One of SACSCOC’s core requirements is 2.11.1, Financial Resources and Stability. The essence of this core requirement is fulfilled through the institution’s ability to show how the mission is supported by sound financial processes while keeping the school fiscally sound. While schools have artifacts meant to populate required reports that satisfy auditing requirements, there remains a gap between the approved budget and how funded initiatives align with accreditation standards and other campus metrics that support student success.
The ability to show fiscal stability can present challenges to any accredited school, but Historically Black Colleges and Universities (HBCUs) are at a greater disadvantage. Because a majority of HBCUs strive to educate students that are in lower income brackets, Woodson contributes to his chapter of the 2022 book Imagining the Future: Historically Black Colleges and Universities—A Matter of Survival, that supporting that mission requires budgeting approaches that either lead to higher student debt or gaps in revenue. These mixed results led HBCUs to think differently about their metrics and approach to ensure the stability of their institutions to improve focus on funding programs to graduate adults who can survive in a volatile economy.

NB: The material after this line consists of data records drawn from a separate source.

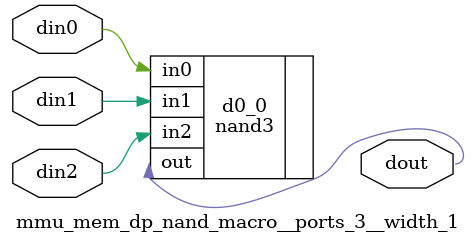
<source format=v>
module mmu_mem_dp (
  asi_error_inject, 
  asi_error_mask, 
  asi_mbist_ecc, 
  asi_mbist_run, 
  parity_in, 
  parity_out);
wire mbist_run_;
wire pre_error_inject_;
wire pre_error_inject;
wire error_inject;
wire error_inject_;
wire parity_in_;
wire parity_mux_0;
wire parity_mux_1;
wire parity_mux_2;



input		asi_error_inject;
input		asi_error_mask;

input		asi_mbist_ecc;
input		asi_mbist_run;

input 		parity_in;

output		parity_out;	



mmu_mem_dp_inv_macro__width_1 mbist_run_b_inv  (
	.din	(asi_mbist_run			),
	.dout	(mbist_run_			)
);

mmu_mem_dp_nand_macro__ports_2__width_1 pre_error_inject_b_nand   (
	.din0	({1 {asi_error_inject}}		),
	.din1	(asi_error_mask			),
	.dout	(pre_error_inject_		)
);

mmu_mem_dp_inv_macro__width_1 pre_error_inject_inv  (
	.din	(pre_error_inject_		),
	.dout	(pre_error_inject		)
);

mmu_mem_dp_and_macro__width_1 error_inject_and  (
	.din0	(pre_error_inject		),
	.din1	({1 {mbist_run_}}		),
	.dout	(error_inject			)
);

mmu_mem_dp_and_macro__width_1 error_inject_b_and  (
	.din0	(pre_error_inject_		),
	.din1	({1 {mbist_run_}}		),
	.dout	(error_inject_			)
);

mmu_mem_dp_inv_macro__width_1 parity_in_b_inv  (
	.din	(parity_in			),
	.dout	(parity_in_			)
);

mmu_mem_dp_nand_macro__ports_2__width_1 parity_mux_0_nand   (
	.din0	(asi_mbist_ecc			),
	.din1	(asi_mbist_run			),
	.dout	(parity_mux_0			)
);

mmu_mem_dp_nand_macro__ports_2__width_1 parity_mux_1_nand   (
	.din0	(parity_in			),
	.din1	(error_inject_			),
	.dout	(parity_mux_1			)
);

mmu_mem_dp_nand_macro__ports_2__width_1 parity_mux_2_nand   (
	.din0	(parity_in_			),
	.din1	(error_inject			),
	.dout	(parity_mux_2			)
);

mmu_mem_dp_nand_macro__ports_3__width_1 parity_mux_nand   (
	.din0	(parity_mux_0			),
	.din1	(parity_mux_1			),
	.din2	(parity_mux_2			),
	.dout	(parity_out			)
);




supply0 vss; // <- port for ground
supply1 vdd; // <- port for power

endmodule



//
//   invert macro
//
//





module mmu_mem_dp_inv_macro__width_1 (
  din, 
  dout);
  input [0:0] din;
  output [0:0] dout;






inv #(1)  d0_0 (
.in(din[0:0]),
.out(dout[0:0])
);









endmodule





//
//   nand macro for ports = 2,3,4
//
//





module mmu_mem_dp_nand_macro__ports_2__width_1 (
  din0, 
  din1, 
  dout);
  input [0:0] din0;
  input [0:0] din1;
  output [0:0] dout;






nand2 #(1)  d0_0 (
.in0(din0[0:0]),
.in1(din1[0:0]),
.out(dout[0:0])
);









endmodule





//  
//   and macro for ports = 2,3,4
//
//





module mmu_mem_dp_and_macro__width_1 (
  din0, 
  din1, 
  dout);
  input [0:0] din0;
  input [0:0] din1;
  output [0:0] dout;






and2 #(1)  d0_0 (
.in0(din0[0:0]),
.in1(din1[0:0]),
.out(dout[0:0])
);









endmodule





//
//   nand macro for ports = 2,3,4
//
//





module mmu_mem_dp_nand_macro__ports_3__width_1 (
  din0, 
  din1, 
  din2, 
  dout);
  input [0:0] din0;
  input [0:0] din1;
  input [0:0] din2;
  output [0:0] dout;






nand3 #(1)  d0_0 (
.in0(din0[0:0]),
.in1(din1[0:0]),
.in2(din2[0:0]),
.out(dout[0:0])
);









endmodule





</source>
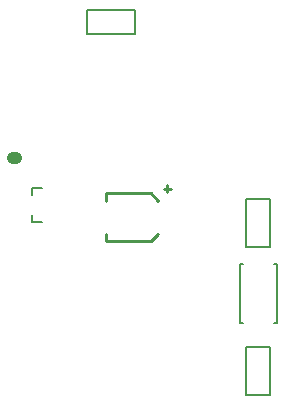
<source format=gbo>
G75*
%MOIN*%
%OFA0B0*%
%FSLAX25Y25*%
%IPPOS*%
%LPD*%
%AMOC8*
5,1,8,0,0,1.08239X$1,22.5*
%
%ADD10C,0.00500*%
%ADD11C,0.00600*%
%ADD12C,0.04000*%
%ADD13C,0.01000*%
D10*
X0091304Y0031685D02*
X0092486Y0031685D01*
X0091304Y0031685D02*
X0091304Y0051370D01*
X0092486Y0051370D01*
X0093604Y0057150D02*
X0101604Y0057150D01*
X0101604Y0073150D01*
X0093604Y0073150D01*
X0093604Y0057150D01*
X0102722Y0051370D02*
X0103903Y0051370D01*
X0103903Y0031685D01*
X0102722Y0031685D01*
X0101604Y0023937D02*
X0093604Y0023937D01*
X0093604Y0007937D01*
X0101604Y0007937D01*
X0101604Y0023937D01*
X0056391Y0128079D02*
X0040391Y0128079D01*
X0040391Y0136079D01*
X0056391Y0136079D01*
X0056391Y0128079D01*
D11*
X0025369Y0076655D02*
X0022169Y0076655D01*
X0022169Y0074455D01*
X0022169Y0067655D02*
X0022169Y0065455D01*
X0025369Y0065455D01*
D12*
X0016706Y0086803D02*
X0015706Y0086803D01*
D13*
X0046639Y0059118D02*
X0061639Y0059118D01*
X0064139Y0061618D01*
X0064139Y0072618D02*
X0061639Y0075118D01*
X0046639Y0075118D01*
X0046639Y0072618D01*
X0046639Y0061618D02*
X0046639Y0059118D01*
X0066001Y0076567D02*
X0068363Y0076567D01*
X0067182Y0077748D02*
X0067182Y0075386D01*
M02*

</source>
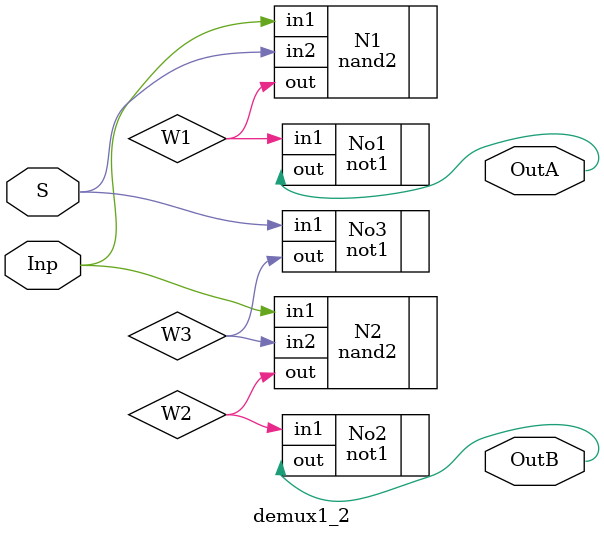
<source format=v>
module demux1_2(Inp, S, OutA, OutB);

input Inp, S;   	//Input Signal
output OutA, OutB;	//1 BIT OUTPUTS A AND B

wire W1, W2, W3;


//Instantiating Gates
nand2 N1(.in1(Inp), .in2(S), .out(W1)); 	 
nand2 N2(.in1(Inp), .in2(W3), .out(W2));	
not1  No3(.in1(S),  .out(W3));			
not1  No1(.in1(W1), .out(OutA));		
not1  No2(.in1(W2), .out(OutB));	

endmodule



</source>
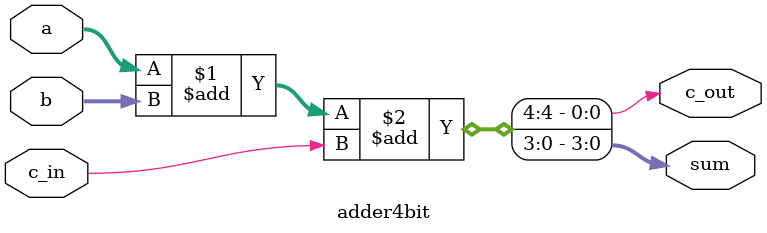
<source format=v>
`timescale 1ns / 1ps
module adder4bit(
	input [3:0] a,b,
	input c_in,
	output [3:0] sum,
	output c_out
	);
assign {c_out,sum} = a + b + c_in;
endmodule

</source>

Budgeting processes can significantly impact student success across any size or type of higher education institution. Initiatives proposed by planning units to yield student success can flourish or wither because of a variety of items: fit for purpose, staff turnover, execution of objectives, or implementation and adoption of the program. The greater influence is sufficient financial allocation to support these initiatives.
Fiscal processes put in place by higher education leadership play a crucial role in shaping the resources available for student support and academic programs.
By carefully selecting and implementing budget models that only fund initiatives that align with accreditation requirements, institutional goals, student needs, or other campus metrics creates an environment that fosters student success. Referencing our previous article, there is significant pay off for all stakeholders if customer service is a key focus for every staff, administrator, executive and faculty member. Especially in supporting initiatives that underpin student success.
References
The Southern Association of Colleges and Schools Commission on Colleges (2019, June 25). SACS-COC Accrediting Standards. Retrieved May 21, 2024, from https://sacscoc.org/accrediting-standards/
Smith, D. O. (2021). Overview of University Finances: Accounting and Budgeting Principles for Higher Education [Article]. Journal of Research Administration, 52(2), 12-14.
Woodson, R. W. (2022). FINANCIAL ISSUES FOR HBCUS IN 2020 AND BEYOND. Imagining the Future: Historically Black Colleges and Universities-A Matter of Survival, 105.